Un’altra voce che si leva è che in Italia si fanno troppi convegni e ci sia ancora troppa fuffa. Pensa sia vero? Quanto?
"Seminari, convegni, startup competition; in verità non è questione di quantità ma di qualità. La vera domanda che ci dobbiamo porre è quanti di questi eventi rappresentano momenti di crescita culturale e di confronto, quanti permettono concretamente di fare matching tra startup e clienti e/o investitori e quanti sono passarelle per molti soggetti che poco hanno a che fare con le startup perché mai ne hanno fondata una, finanziata una, comprata una".
Gli ingredienti per creare uno startup ecosystem, per citare l'arcinoto The Rainforest, sono: idee, talenti, ambiente fertile, politica attenta ai temi dell'innovazione e investimenti. Quale ingrediente ci manca?

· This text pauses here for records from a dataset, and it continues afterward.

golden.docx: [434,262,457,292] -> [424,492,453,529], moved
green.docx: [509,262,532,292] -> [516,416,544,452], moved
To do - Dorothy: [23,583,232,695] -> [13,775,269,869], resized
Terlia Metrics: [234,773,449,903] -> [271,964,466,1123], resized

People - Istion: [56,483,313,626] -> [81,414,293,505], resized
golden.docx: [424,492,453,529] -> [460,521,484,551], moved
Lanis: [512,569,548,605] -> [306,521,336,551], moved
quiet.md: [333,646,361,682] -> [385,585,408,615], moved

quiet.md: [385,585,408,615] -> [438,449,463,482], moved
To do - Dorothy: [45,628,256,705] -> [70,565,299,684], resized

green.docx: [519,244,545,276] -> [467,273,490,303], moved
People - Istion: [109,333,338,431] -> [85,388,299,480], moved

"Partiamo a dire che ingredienti sicuramente abbiamo; idee e talenti. Potremmo avere più talenti e più idee e migliori? Forse, o meglio sicuramente sì perché di più e meglio è sempre possibile, ma la mia convinzione è che non utilizziamo bene i talenti che abbiamo e ci sono ottime idee che non vengono finanziate adeguatamente e siccome il mercato del venture capital tende ad essere poco o per nulla propenso ad operare attraverso i confini nelle fasi iniziali va prima creato un mercato domestico, di prossimità. La politica non è sempre attenta e non lo è in tutte le sue componenti ma ho francamente difficoltà a farne il capo espiatorio. Manca l’ambiente concorrenziale e competitivo che spinge le imprese ad adottare e comprare innovazione, la pressione a rischiare per non finire battuti da concorrenti più dinamici o da startup cresciute rapidamente".
La sua proposta: cosa deve fare l'Italia per far decollare il mercato delle startup?

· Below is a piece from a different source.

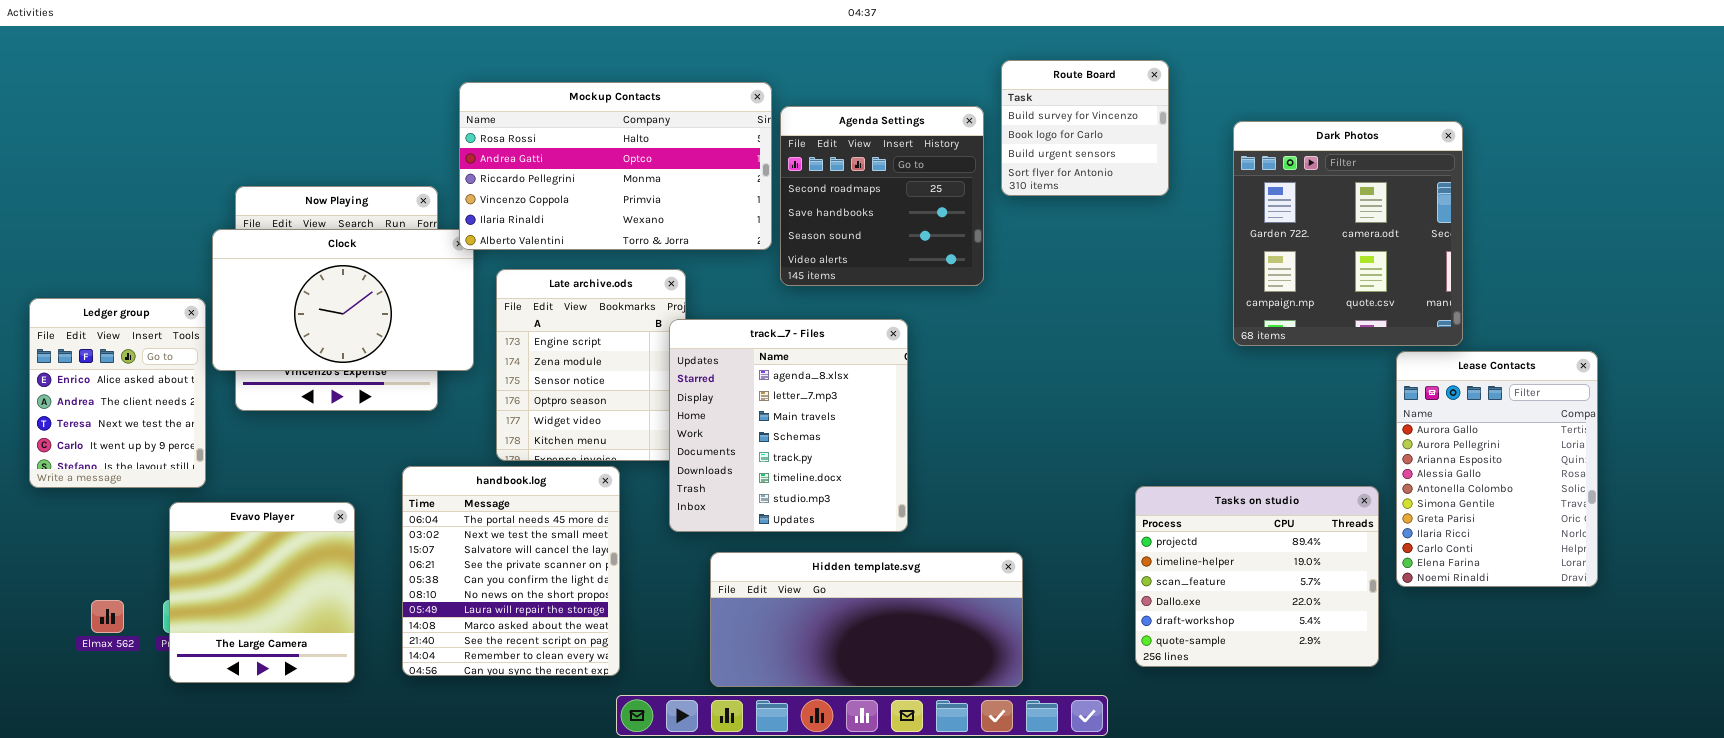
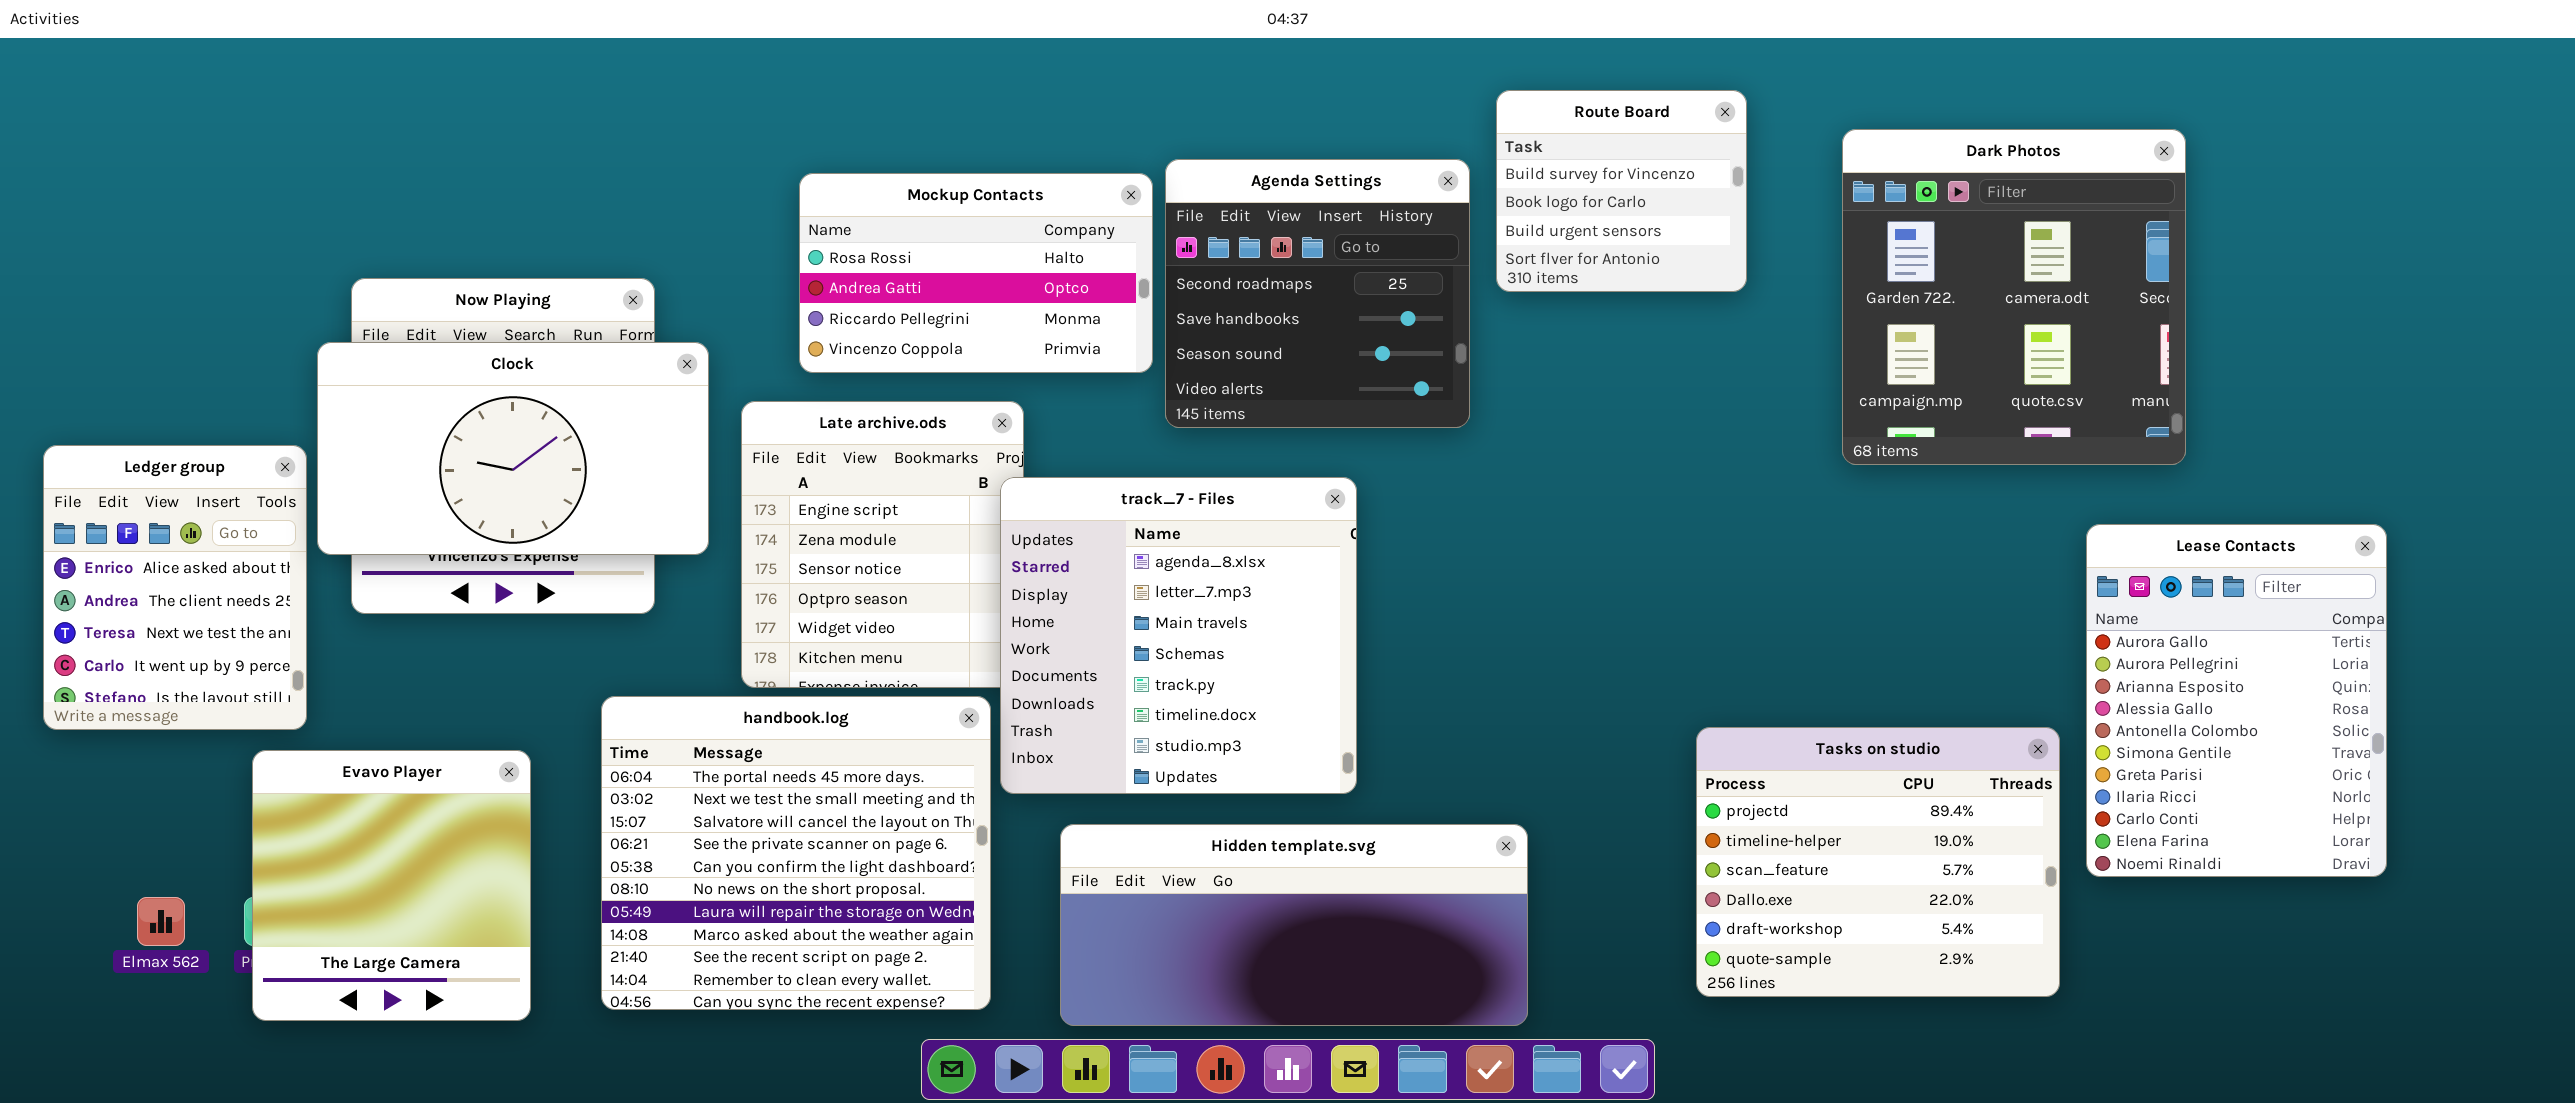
Mockup Contacts: [459,82,772,250] -> [799,173,1153,373], resized
Dark Photos: [1233,121,1463,346] -> [1842,129,2186,465], moved
handbook.log: [402,466,620,676] -> [601,696,991,1010], resized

"Per fare decollare le startup occorre volerlo. Volerlo vuole dire porsi nei confronti della rivoluzione digitale, della quarta rivoluzione industriale con l’obiettivo di far leva sul cambiamento e non cercare di controllarlo, normalizzarlo, in altre parole occorre non resuscitare il Gattopardo che vive in noi. Con quali leggi e provvedimenti concreti? Continuando sulla strada intrapresa di incentivi all’investimento potenziandoli ulteriormente e semplificando e riducendo il quadro di norme, adempimenti, oneri fiscali e previdenziali che gravano sull’impresa in Italia. Non ci sono pallottole d’argento, non ci sono ricette magiche ma serve accettare la sfida del far funzionare meglio lo Stato e ridurre gli oneri per le imprese. Alcuni provvedimenti già proposti nel “manifesto delle sette associazioni” a novembre 2016 si sono fermati nel passaggio dal governo Renzi a quello Gentiloni. Non bastano, ma cambiare non è il lavoro di un giorno ed occorre agire con una vista alle cose immediate e più facilmente realizzabili ed una al quadro generale ed alle grandi ineludibili riforme".